*** RECORDS PROVIDED ***
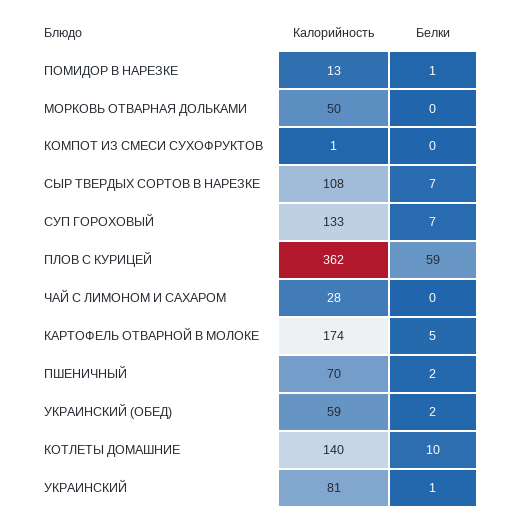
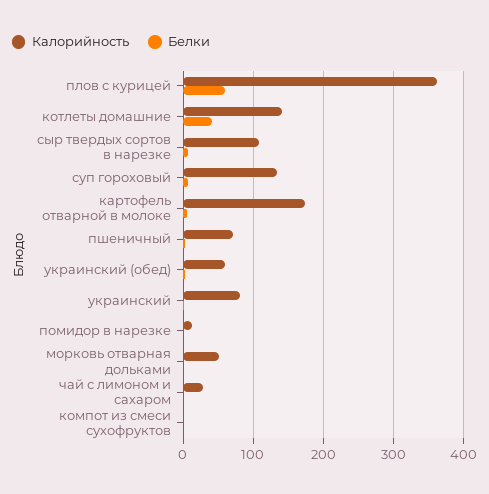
  {
    "Калорийность": {
      "ПОМИДОР В НАРЕЗКЕ": 13,
      "МОРКОВЬ ОТВАРНАЯ ДОЛЬКАМИ": 50,
      "КОМПОТ ИЗ СМЕСИ СУХОФРУКТОВ": 1,
      "СЫР ТВЕРДЫХ СОРТОВ В НАРЕЗКЕ": 108,
      "СУП ГОРОХОВЫЙ": 133,
      "ПЛОВ С КУРИЦЕЙ": 362,
      "ЧАЙ С ЛИМОНОМ И САХАРОМ": 28,
      "КАРТОФЕЛЬ ОТВАРНОЙ В МОЛОКЕ": 174,
      "ПШЕНИЧНЫЙ": 70,
      "УКРАИНСКИЙ (ОБЕД)": 59,
      "КОТЛЕТЫ ДОМАШНИЕ": 140,
      "УКРАИНСКИЙ": 81
    },
    "Белки": {
      "ПОМИДОР В НАРЕЗКЕ": 1,
      "МОРКОВЬ ОТВАРНАЯ ДОЛЬКАМИ": 0,
      "КОМПОТ ИЗ СМЕСИ СУХОФРУКТОВ": 0,
      "СЫР ТВЕРДЫХ СОРТОВ В НАРЕЗКЕ": 7,
      "СУП ГОРОХОВЫЙ": 7,
      "ПЛОВ С КУРИЦЕЙ": 59,
      "ЧАЙ С ЛИМОНОМ И САХАРОМ": 0,
      "КАРТОФЕЛЬ ОТВАРНОЙ В МОЛОКЕ": 5,
      "ПШЕНИЧНЫЙ": 2,
      "УКРАИНСКИЙ (ОБЕД)": 2,
-     "КОТЛЕТЫ ДОМАШНИЕ": 10,
+     "КОТЛЕТЫ ДОМАШНИЕ": 40,
      "УКРАИНСКИЙ": 1
    }
  }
*** End of RECORDS PROVIDED ***
ABOUT THIS EXERCISE: Extract from the data every line where "ПОМИДОР" shows up.

SOLUTION TO THIS TASK:
      "ПОМИДОР В НАРЕЗКЕ": 13,
      "ПОМИДОР В НАРЕЗКЕ": 1,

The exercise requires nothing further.